The unseen, listening audience
We waved a cheery goodnight to the audience and the camera and stepped off stage to go into the bar downstairs. Before that, to say a last bye to my time-sharer at the festival, I headed to the third floor, where the BIC office is and met Lekha, Raghu and Ravi, the wonderful team who was the hands behind the camera, making sure all us could entertain the attendees without any faux pas like glitches, frozen screens, or author-mutism. I hugged them all from a distance and clicked this photograph.
Because, as in the hybrid event, this part, that happens in the background is important. Our lives are populated by the machines, the phones, the cameras, the audio-listening devices and soon the drones and bots. We’re living the science fiction dream, yo. Hybrid events are here to stay as both the virtual and real attendees become important.
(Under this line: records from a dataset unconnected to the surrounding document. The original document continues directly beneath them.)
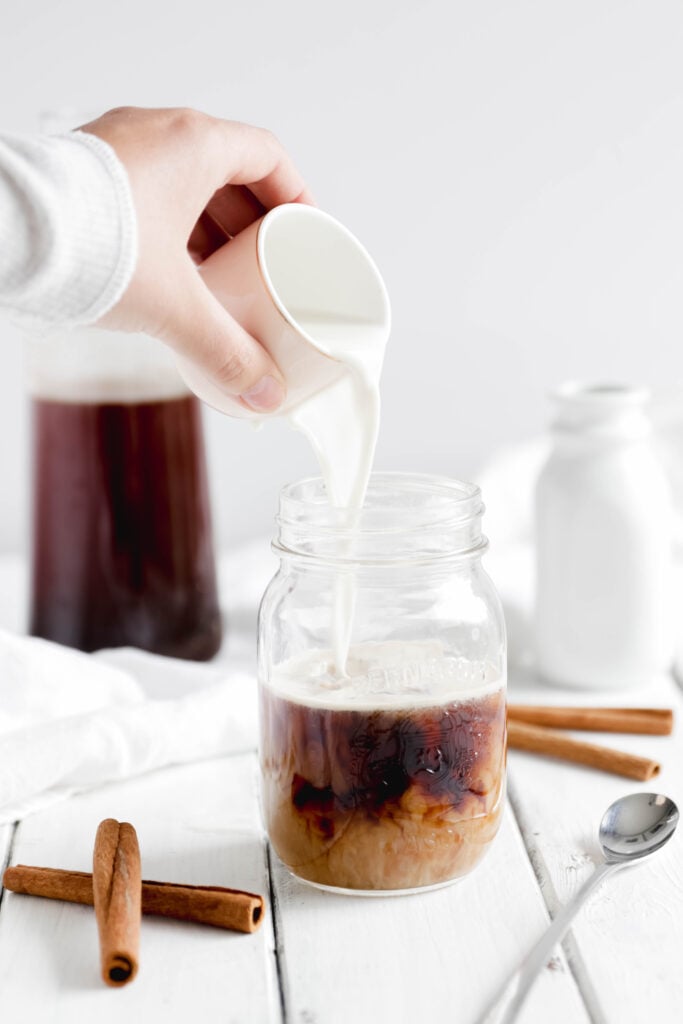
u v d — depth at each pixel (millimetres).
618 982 564
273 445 1048
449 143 998
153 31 966
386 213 1008
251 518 1062
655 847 634
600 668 783
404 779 599
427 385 1043
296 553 615
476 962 576
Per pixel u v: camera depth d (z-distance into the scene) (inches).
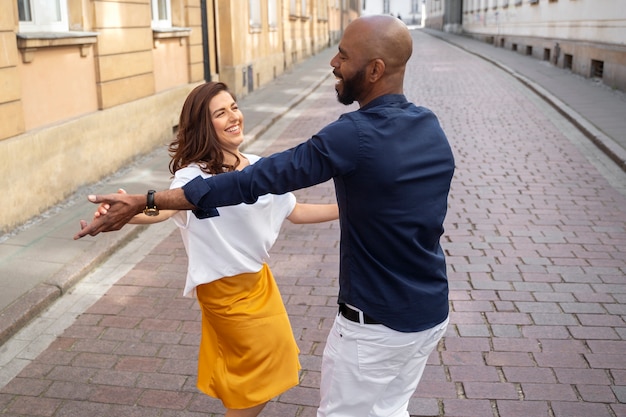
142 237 234.8
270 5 731.4
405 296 82.4
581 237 231.1
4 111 230.4
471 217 255.6
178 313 174.9
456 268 203.9
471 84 695.7
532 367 145.6
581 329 163.0
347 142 76.7
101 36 307.7
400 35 80.0
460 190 294.4
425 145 80.4
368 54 79.4
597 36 651.5
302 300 181.9
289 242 229.8
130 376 144.5
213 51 540.7
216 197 77.2
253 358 103.7
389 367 87.0
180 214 98.1
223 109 99.3
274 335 104.3
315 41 1234.0
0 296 176.9
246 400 104.6
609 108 488.1
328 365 89.7
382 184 78.0
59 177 265.9
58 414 130.7
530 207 267.7
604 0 625.9
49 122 269.1
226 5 553.9
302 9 1038.4
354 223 81.4
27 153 241.0
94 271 203.5
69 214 251.8
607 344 155.4
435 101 575.2
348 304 84.8
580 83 647.8
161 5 414.6
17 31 245.6
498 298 181.6
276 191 77.1
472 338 159.0
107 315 173.6
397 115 79.4
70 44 278.1
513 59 952.3
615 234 233.9
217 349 108.0
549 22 870.4
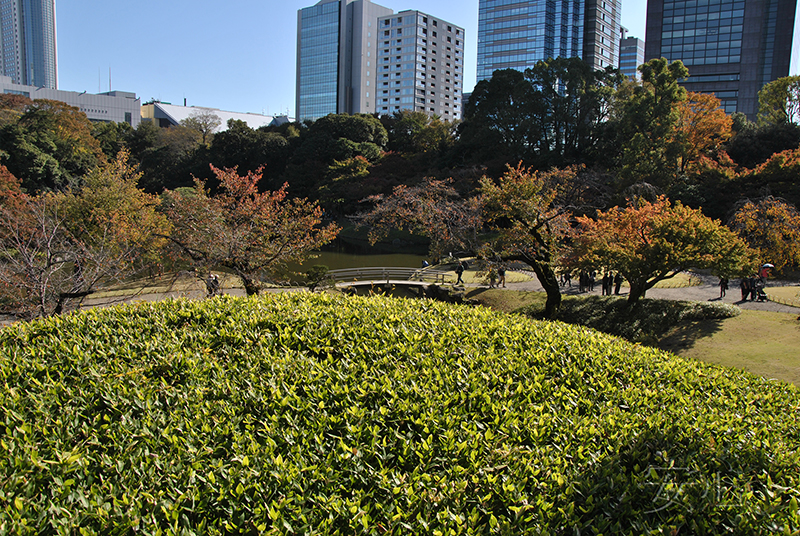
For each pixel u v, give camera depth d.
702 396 6.33
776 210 25.86
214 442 4.60
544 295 23.38
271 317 7.59
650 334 17.14
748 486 4.20
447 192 30.08
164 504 3.69
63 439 4.56
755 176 35.81
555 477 4.23
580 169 39.25
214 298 8.71
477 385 5.80
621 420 5.35
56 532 3.50
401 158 61.28
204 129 88.12
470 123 57.75
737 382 6.98
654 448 4.87
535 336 7.63
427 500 3.92
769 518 3.87
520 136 51.69
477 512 3.85
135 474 4.08
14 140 44.06
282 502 3.75
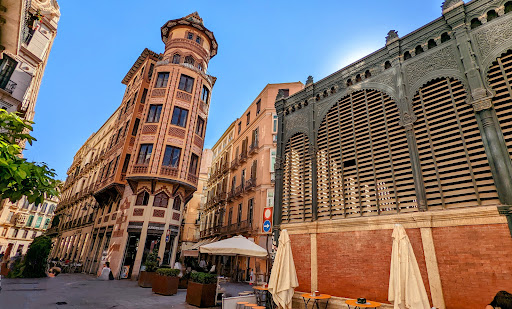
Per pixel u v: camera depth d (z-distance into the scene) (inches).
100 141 1407.5
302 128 414.3
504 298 179.2
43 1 739.4
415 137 285.1
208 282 389.1
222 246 391.2
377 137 317.4
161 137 826.8
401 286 209.8
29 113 768.3
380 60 345.1
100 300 381.7
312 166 376.5
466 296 216.1
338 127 368.5
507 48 242.5
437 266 235.5
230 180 1249.4
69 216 1472.7
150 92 893.8
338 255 309.4
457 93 267.1
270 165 945.5
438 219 246.7
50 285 520.1
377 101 334.3
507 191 213.5
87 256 982.4
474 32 267.3
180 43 973.8
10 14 384.8
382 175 301.0
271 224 402.3
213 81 1080.8
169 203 807.7
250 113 1202.0
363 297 274.5
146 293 471.5
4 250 1795.0
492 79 244.7
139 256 729.6
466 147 245.6
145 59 1109.7
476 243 222.1
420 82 296.2
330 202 339.9
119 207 871.1
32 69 694.5
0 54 450.3
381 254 274.5
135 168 799.7
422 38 309.0
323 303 301.0
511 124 226.2
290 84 1057.5
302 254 345.4
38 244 691.4
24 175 146.6
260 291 371.6
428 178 264.1
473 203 232.7
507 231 210.1
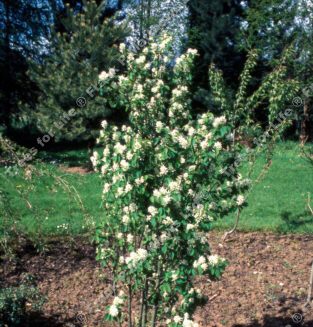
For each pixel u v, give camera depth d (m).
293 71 13.36
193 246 3.06
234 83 16.86
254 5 16.48
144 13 15.98
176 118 3.67
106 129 3.55
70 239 5.93
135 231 3.32
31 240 6.04
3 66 14.95
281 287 5.16
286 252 6.12
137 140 3.07
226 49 16.52
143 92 3.63
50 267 5.51
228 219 7.16
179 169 3.18
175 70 3.86
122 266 3.34
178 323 3.20
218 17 16.58
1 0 15.29
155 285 3.44
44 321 4.41
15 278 5.23
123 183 3.09
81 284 5.16
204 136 3.08
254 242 6.41
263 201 8.20
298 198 8.45
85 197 8.21
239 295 4.96
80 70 11.01
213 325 4.38
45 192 8.33
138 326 3.64
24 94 15.30
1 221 6.31
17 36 15.78
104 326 4.36
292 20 15.14
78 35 11.04
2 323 4.08
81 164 11.33
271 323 4.41
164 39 3.92
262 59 16.25
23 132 15.05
Hybrid’s here to stay, but meeting pals is fun
It was marvellous. The crowds were limited as most people could attend online. The fact that I was attending a festival in Bangalore after such a long time, the fact that I met all my wonderful friends (all duly masked, except for the brief moment we took the photograph below) and the fact that 2020 so comfortably has made us slide into hybridity.
Beginning of 2021, I’m launching a new book and I’m already planning both physical events and hybrid ones. Will keep you posted on that one folks. Till then, happy virtual lives.